> **Provided data**
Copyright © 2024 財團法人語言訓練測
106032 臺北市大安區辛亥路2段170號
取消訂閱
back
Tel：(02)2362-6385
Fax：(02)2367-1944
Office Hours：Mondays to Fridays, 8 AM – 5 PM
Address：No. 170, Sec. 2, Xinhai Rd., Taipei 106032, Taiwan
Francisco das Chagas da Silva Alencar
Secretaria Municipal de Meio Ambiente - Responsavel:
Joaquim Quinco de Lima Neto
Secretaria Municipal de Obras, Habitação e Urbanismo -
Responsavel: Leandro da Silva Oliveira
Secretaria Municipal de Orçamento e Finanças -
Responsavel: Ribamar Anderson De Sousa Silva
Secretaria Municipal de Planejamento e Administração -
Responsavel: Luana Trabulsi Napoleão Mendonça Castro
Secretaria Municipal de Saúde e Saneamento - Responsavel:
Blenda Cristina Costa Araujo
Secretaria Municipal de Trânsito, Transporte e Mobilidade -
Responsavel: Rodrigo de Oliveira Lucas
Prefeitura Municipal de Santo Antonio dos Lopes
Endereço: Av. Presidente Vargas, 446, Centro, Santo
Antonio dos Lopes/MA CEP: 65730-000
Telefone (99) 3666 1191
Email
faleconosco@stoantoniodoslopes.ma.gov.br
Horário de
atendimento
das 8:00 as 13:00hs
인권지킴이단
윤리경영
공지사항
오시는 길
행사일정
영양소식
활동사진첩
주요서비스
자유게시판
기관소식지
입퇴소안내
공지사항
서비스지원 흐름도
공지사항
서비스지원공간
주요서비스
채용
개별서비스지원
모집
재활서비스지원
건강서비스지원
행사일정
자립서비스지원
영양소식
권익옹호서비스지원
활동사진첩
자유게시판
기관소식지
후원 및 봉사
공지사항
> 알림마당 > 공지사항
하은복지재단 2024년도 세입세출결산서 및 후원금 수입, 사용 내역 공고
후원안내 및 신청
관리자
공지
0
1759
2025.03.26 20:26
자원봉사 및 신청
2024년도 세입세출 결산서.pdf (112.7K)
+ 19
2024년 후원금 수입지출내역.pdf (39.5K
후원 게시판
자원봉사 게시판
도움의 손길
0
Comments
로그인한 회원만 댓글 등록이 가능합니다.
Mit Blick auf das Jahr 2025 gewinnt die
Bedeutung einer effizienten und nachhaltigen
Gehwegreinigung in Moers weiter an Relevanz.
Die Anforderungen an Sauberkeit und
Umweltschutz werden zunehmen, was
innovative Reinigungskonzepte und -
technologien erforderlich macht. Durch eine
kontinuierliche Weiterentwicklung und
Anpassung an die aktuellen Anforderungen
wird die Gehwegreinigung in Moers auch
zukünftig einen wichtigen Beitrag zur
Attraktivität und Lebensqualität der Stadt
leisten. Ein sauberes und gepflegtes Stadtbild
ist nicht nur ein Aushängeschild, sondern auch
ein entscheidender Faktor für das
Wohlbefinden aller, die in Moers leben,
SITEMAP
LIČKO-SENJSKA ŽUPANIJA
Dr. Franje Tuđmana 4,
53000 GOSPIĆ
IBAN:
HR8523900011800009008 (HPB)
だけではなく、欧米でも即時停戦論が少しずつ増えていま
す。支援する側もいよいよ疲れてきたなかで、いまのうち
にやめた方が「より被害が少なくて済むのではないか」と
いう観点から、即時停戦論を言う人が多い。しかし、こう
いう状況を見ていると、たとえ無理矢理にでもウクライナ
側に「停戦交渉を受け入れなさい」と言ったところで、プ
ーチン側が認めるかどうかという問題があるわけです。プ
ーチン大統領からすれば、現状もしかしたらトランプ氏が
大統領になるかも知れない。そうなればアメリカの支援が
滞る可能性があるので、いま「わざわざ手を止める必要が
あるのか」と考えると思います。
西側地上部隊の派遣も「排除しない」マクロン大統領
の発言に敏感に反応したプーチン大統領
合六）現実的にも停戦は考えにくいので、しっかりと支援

> **Work task**
Pull out each line above that contains the string "Municipal", copying every one of them in full.

> **Output of the exercise**
Secretaria Municipal de Meio Ambiente - Responsavel:
Secretaria Municipal de Obras, Habitação e Urbanismo -
Secretaria Municipal de Orçamento e Finanças -
Secretaria Municipal de Planejamento e Administração -
Secretaria Municipal de Saúde e Saneamento - Responsavel:
Secretaria Municipal de Trânsito, Transporte e Mobilidade -
Prefeitura Municipal de Santo Antonio dos Lopes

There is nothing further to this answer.